[Dataset entries]

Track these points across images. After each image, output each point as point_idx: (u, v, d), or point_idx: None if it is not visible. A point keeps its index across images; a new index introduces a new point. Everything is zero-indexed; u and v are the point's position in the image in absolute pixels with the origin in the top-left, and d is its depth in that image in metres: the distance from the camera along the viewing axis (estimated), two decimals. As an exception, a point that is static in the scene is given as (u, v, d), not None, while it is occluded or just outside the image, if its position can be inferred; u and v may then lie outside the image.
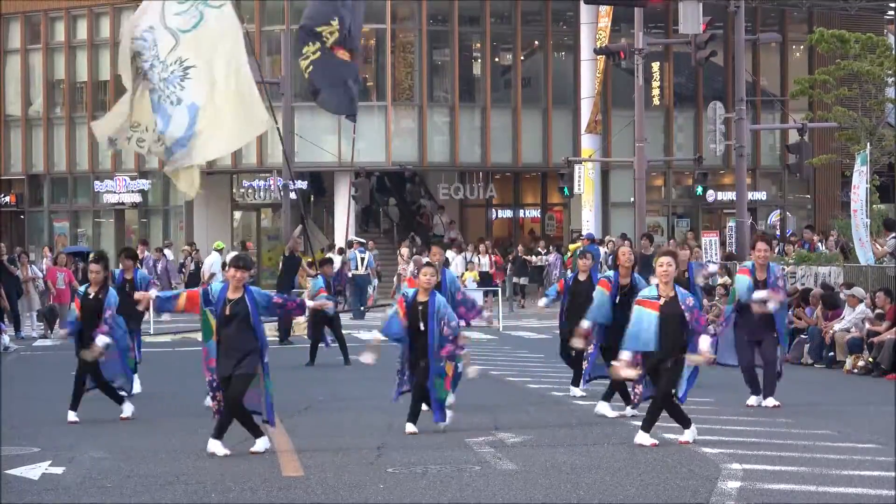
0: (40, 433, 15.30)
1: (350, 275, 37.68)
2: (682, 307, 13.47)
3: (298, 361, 23.73)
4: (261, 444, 13.44)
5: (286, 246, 29.92)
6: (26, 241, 50.04)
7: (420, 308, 14.63)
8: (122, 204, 50.15)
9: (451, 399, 16.38)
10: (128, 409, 16.37)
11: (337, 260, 35.91)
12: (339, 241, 42.20)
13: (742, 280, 16.91)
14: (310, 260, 26.26)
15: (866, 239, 25.82)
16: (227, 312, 13.26)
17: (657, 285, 13.61)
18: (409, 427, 14.71)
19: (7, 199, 52.44)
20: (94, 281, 16.28)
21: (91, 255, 17.10)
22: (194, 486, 11.90)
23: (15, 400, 17.94)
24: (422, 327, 14.61)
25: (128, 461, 13.18)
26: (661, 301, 13.49)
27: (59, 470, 12.77)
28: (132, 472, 12.65)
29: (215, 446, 13.36)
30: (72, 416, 16.11)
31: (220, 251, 37.62)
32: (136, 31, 17.38)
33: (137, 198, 49.67)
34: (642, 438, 13.49)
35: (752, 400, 16.92)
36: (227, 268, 13.81)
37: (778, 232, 44.93)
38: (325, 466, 12.69)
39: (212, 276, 34.05)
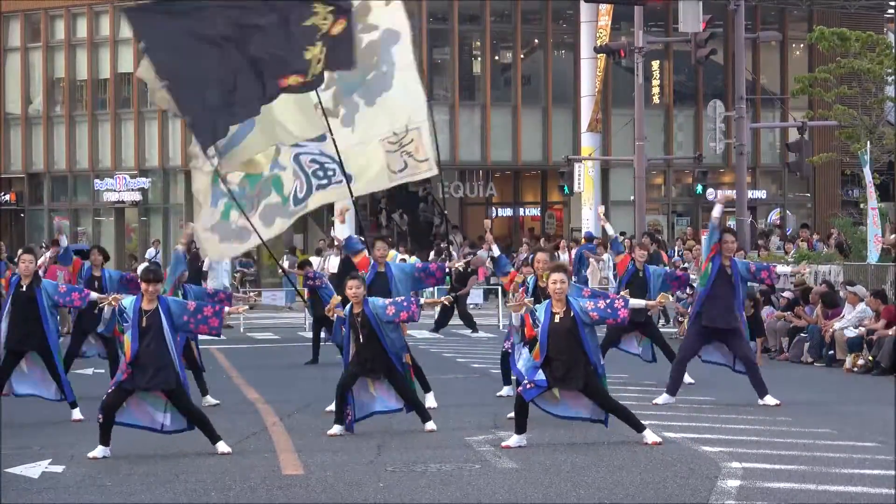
0: (40, 431, 15.30)
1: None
2: (580, 323, 13.33)
3: (298, 361, 23.73)
4: (221, 447, 13.45)
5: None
6: (26, 239, 50.01)
7: (359, 319, 14.51)
8: (123, 202, 50.14)
9: (432, 402, 16.40)
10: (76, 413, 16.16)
11: (317, 260, 36.01)
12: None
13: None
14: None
15: (872, 237, 25.75)
16: (143, 324, 13.20)
17: (549, 303, 13.48)
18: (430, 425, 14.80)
19: (7, 197, 52.43)
20: (24, 272, 15.94)
21: (23, 248, 16.63)
22: (194, 484, 11.90)
23: (15, 398, 17.89)
24: (361, 340, 14.52)
25: (128, 460, 13.18)
26: (556, 320, 13.37)
27: (59, 468, 12.76)
28: (132, 470, 12.65)
29: (222, 447, 13.44)
30: (76, 413, 16.13)
31: None
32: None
33: (137, 196, 49.67)
34: (649, 436, 13.49)
35: (662, 399, 16.77)
36: (140, 280, 13.68)
37: (778, 228, 44.92)
38: (324, 465, 12.69)
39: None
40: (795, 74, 43.65)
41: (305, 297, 23.82)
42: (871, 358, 21.16)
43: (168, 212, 49.78)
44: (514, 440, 13.52)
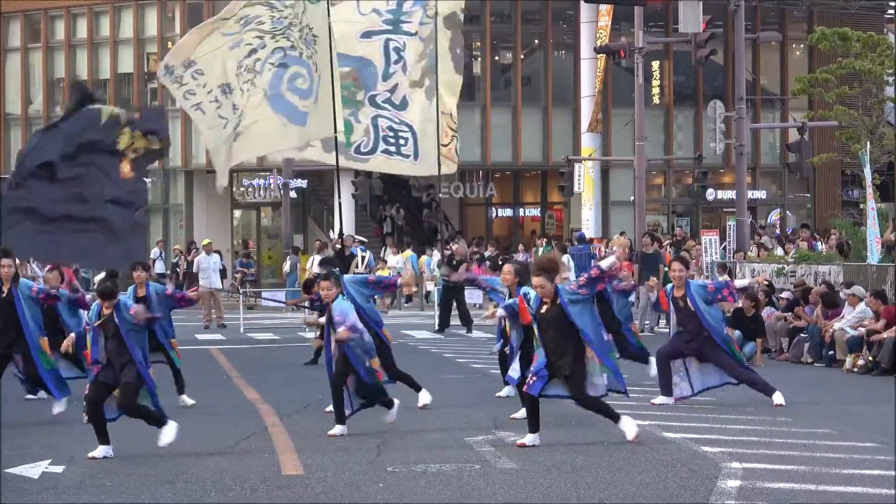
0: (40, 431, 15.30)
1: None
2: (567, 307, 13.41)
3: (298, 361, 23.72)
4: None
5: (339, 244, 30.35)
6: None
7: (328, 318, 14.66)
8: (122, 203, 50.13)
9: (426, 399, 16.45)
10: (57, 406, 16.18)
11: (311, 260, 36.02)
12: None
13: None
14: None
15: (873, 238, 25.77)
16: (103, 327, 13.44)
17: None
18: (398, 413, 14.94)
19: (7, 197, 52.44)
20: (4, 277, 15.87)
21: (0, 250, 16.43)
22: (194, 484, 11.90)
23: (15, 399, 17.92)
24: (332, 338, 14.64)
25: (128, 460, 13.18)
26: (542, 310, 13.49)
27: (58, 469, 12.76)
28: (132, 470, 12.65)
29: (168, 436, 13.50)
30: (56, 406, 16.17)
31: (204, 247, 37.46)
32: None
33: (137, 196, 49.64)
34: (628, 426, 13.57)
35: (659, 399, 16.86)
36: (97, 294, 13.80)
37: (778, 231, 44.94)
38: (324, 465, 12.69)
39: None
40: (795, 75, 43.68)
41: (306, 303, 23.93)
42: (871, 358, 21.15)
43: (168, 212, 49.81)
44: (528, 438, 13.60)
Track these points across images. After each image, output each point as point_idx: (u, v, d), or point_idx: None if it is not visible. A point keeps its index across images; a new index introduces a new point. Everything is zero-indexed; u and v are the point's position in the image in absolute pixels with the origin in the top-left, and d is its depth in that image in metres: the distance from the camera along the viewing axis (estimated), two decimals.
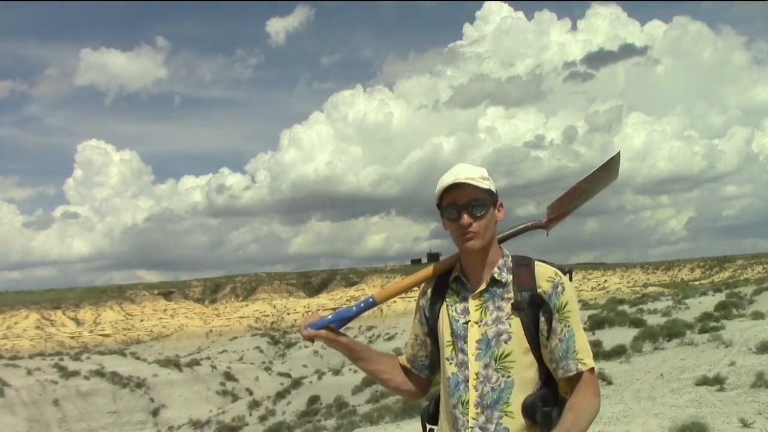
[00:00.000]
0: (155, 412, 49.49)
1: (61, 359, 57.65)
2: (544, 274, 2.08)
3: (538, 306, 2.04)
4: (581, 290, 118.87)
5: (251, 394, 48.06)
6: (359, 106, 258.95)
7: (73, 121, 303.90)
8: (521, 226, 2.30)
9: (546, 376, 2.07)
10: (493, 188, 2.08)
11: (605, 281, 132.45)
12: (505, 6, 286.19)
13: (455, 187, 2.03)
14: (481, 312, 2.08)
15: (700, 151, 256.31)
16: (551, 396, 2.05)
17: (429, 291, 2.24)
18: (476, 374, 2.03)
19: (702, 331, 15.00)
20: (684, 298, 29.57)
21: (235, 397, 50.58)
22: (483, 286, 2.10)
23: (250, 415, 34.99)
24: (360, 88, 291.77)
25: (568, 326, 2.05)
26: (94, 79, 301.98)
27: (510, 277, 2.10)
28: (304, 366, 57.27)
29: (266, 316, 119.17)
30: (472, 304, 2.10)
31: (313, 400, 30.74)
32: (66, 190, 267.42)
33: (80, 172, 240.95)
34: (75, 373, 51.40)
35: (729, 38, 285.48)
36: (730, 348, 12.15)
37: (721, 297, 25.37)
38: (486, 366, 2.04)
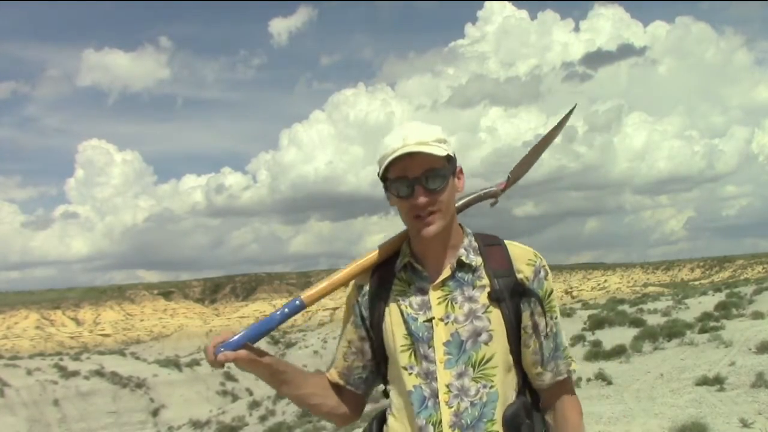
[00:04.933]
0: (155, 412, 49.50)
1: (61, 359, 57.67)
2: (523, 255, 1.68)
3: (519, 295, 1.64)
4: (581, 290, 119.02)
5: (251, 394, 48.01)
6: (360, 105, 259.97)
7: (76, 121, 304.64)
8: (474, 195, 1.86)
9: (521, 376, 1.71)
10: (452, 152, 1.63)
11: (605, 281, 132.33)
12: (508, 6, 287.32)
13: (405, 157, 1.58)
14: (447, 305, 1.63)
15: (700, 151, 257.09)
16: (531, 404, 1.69)
17: (366, 285, 1.76)
18: (447, 386, 1.60)
19: (702, 331, 14.97)
20: (684, 298, 29.55)
21: (235, 397, 50.61)
22: (447, 273, 1.65)
23: (250, 415, 35.01)
24: (362, 87, 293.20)
25: (554, 319, 1.69)
26: (96, 79, 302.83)
27: (479, 260, 1.67)
28: (304, 366, 57.07)
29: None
30: (434, 296, 1.65)
31: None
32: (67, 191, 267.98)
33: (81, 173, 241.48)
34: (75, 373, 51.43)
35: (731, 39, 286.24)
36: (730, 348, 12.14)
37: (721, 297, 25.33)
38: (461, 375, 1.61)
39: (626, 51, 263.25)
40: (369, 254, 1.77)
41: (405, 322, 1.66)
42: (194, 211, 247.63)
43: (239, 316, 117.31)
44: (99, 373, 52.77)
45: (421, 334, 1.64)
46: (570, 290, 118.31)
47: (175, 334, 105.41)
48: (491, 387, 1.61)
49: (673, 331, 15.32)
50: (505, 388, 1.63)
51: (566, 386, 1.74)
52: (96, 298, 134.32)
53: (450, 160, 1.63)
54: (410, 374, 1.65)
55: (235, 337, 1.68)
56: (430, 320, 1.63)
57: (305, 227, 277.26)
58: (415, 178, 1.59)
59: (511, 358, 1.65)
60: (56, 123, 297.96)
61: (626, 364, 12.83)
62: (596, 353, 14.34)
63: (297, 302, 1.75)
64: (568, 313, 31.25)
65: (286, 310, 1.75)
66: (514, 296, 1.64)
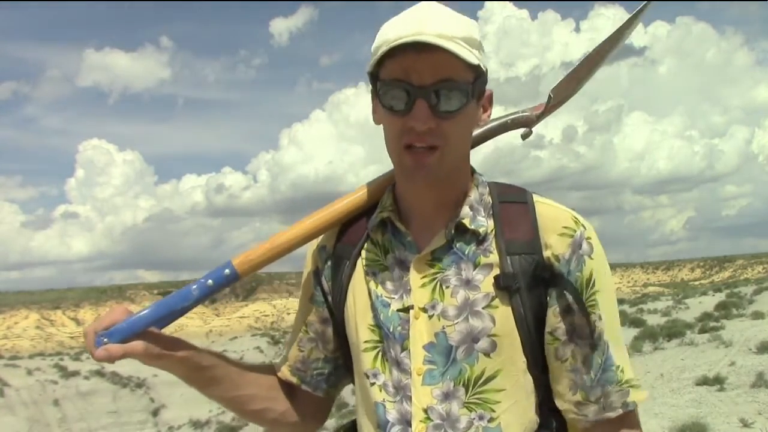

What is expected: What should come back is an exact copy of the lines above from the line with "41: (306, 303, 23.93)" to the line with "28: (304, 366, 57.27)", both included, minus the pictures.

Exercise response:
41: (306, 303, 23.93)
42: (871, 358, 21.15)
43: (168, 212, 49.81)
44: (528, 438, 13.60)
Track these points across images. After each image, output each point as point_idx: (u, v, d), or point_idx: None if it is not visible. A point keeps its index across images; a new index introduces a new point. Everything is zero-indexed; u and v are the point's position in the image in absolute pixels with the origin in the top-left, and d is its depth in that image in metres: the distance from the camera along the viewing axis (estimated), two decimals.
[00:00.000]
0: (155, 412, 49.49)
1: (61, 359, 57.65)
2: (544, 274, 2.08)
3: (538, 306, 2.04)
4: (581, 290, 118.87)
5: (251, 394, 48.06)
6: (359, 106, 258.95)
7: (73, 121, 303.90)
8: (521, 226, 2.30)
9: (546, 376, 2.07)
10: (493, 188, 2.08)
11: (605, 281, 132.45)
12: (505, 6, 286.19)
13: (455, 187, 2.03)
14: (481, 312, 2.08)
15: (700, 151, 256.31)
16: (551, 396, 2.05)
17: (429, 291, 2.24)
18: (476, 374, 2.03)
19: (702, 331, 15.00)
20: (684, 298, 29.57)
21: (235, 397, 50.58)
22: (483, 286, 2.10)
23: (250, 415, 34.99)
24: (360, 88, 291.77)
25: (568, 326, 2.05)
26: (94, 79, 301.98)
27: (510, 277, 2.10)
28: (304, 366, 57.27)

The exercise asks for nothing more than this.